Prior to Duck Donuts, there were no doughnut shops in North Carolina's Outer Banks. The first Duck Donuts shop was opened in Duck, North Carolina, from which the chain got its name, followed by a second location in Kitty Hawk. The third and fourth Duck Donut shops were opened in Kill Devil Hills and Corolla respectively.

For half a decade, Duck Donuts was limited to the Outer Banks, but after receiving numerous inquiries about franchising, DiGiglio finally decided to establish the Duck Donuts Franchising Company; the first franchise location was opened in Williamsburg, Virginia, in 2013. Thereafter, the franchise began expanding to other states including Florida, New Jersey, and Georgia. According to a July 2018 Franchising.com article, there are "69 open franchise locations 140 additional contracts in 23 states and two countries". In May 2018, Duck Donuts opened its first New York location in Hauppauge, and two months later in July they opened their inaugural West Coast location in Huntington Beach, California. In December 2018, it had expanded to Minnesota with a Woodbury location. By June 2020 Duck Donuts expanded, opening their first location in Bayamón, Puerto Rico, and in September 2020 the company opened its first store in Dubai, UAE. That store in Dubai was closed later on. On October 2, 2023, their first location in Thailand opened in Bangkok at Siam Discovery. Expansion to the Philippines was announced on January 24, 2024, with plans for 25 locations, their first operational branch opening near Makati City Hall on June 25 and another then under construction at Circuit Makati which opened on July 30.

==Products==
Duck Donuts' menu predominantly comprises doughnuts, sandwiches, coffee, and desserts. The cake doughnuts at Duck Donuts are made-to-order and customizable, with topping options including chopped bacon and peanuts. The entire doughnut-making process is automated using doughnut makers from Belshaw Adamatic.

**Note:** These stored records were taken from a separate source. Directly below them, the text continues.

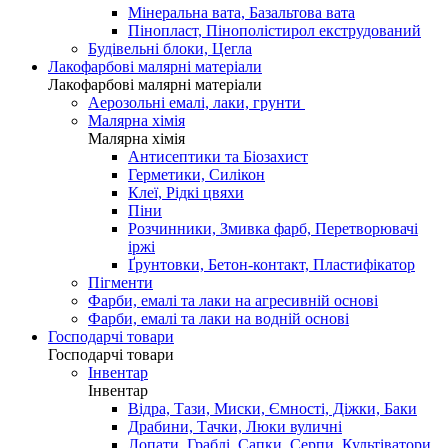
Мінеральна вата, Базальтова вата
Пінопласт, Пінополістирол екструдований
Будівельні блоки, Цегла
Лакофарбові малярні матеріали
Лакофарбові малярні матеріали
Аерозольні емалі, лаки, грунти
Малярна хімія
Малярна хімія
Антисептики та Біозахист
Герметики, Силікон
Клеї, Рідкі цвяхи
Піни
Розчинники, Змивка фарб, Перетворювачі
іржі
Ґрунтовки, Бетон-контакт, Пластифікатор
Пігменти
Фарби, емалі та лаки на агресивній основі
Фарби, емалі та лаки на водній основі
Господарчі товари
Господарчі товари
Інвентар
Інвентар
Відра, Тази, Миски, Ємності, Діжки, Баки
Драбини, Тачки, Люки вуличні
Лопати, Граблі, Сапки, Серпи, Культіватори,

Among the four kinds of breakfast sandwiches sold by Duck Donuts is the OBX, which is described as "a sliced doughnut with egg, cheese, sausage or bacon and topped with maple drizzle and chopped bacon". Duck Donuts' dessert selection includes doughnut sundaes made with Breyers ice cream. The company is also known for its seasonal offerings. In 2024, they released their Fall Favorites Dozen that were selling from September 4 through December 1. These include Cinnamon Sugar, S'mores, Bacon in the Sun, French Toast, Coffee Cake, and other offers.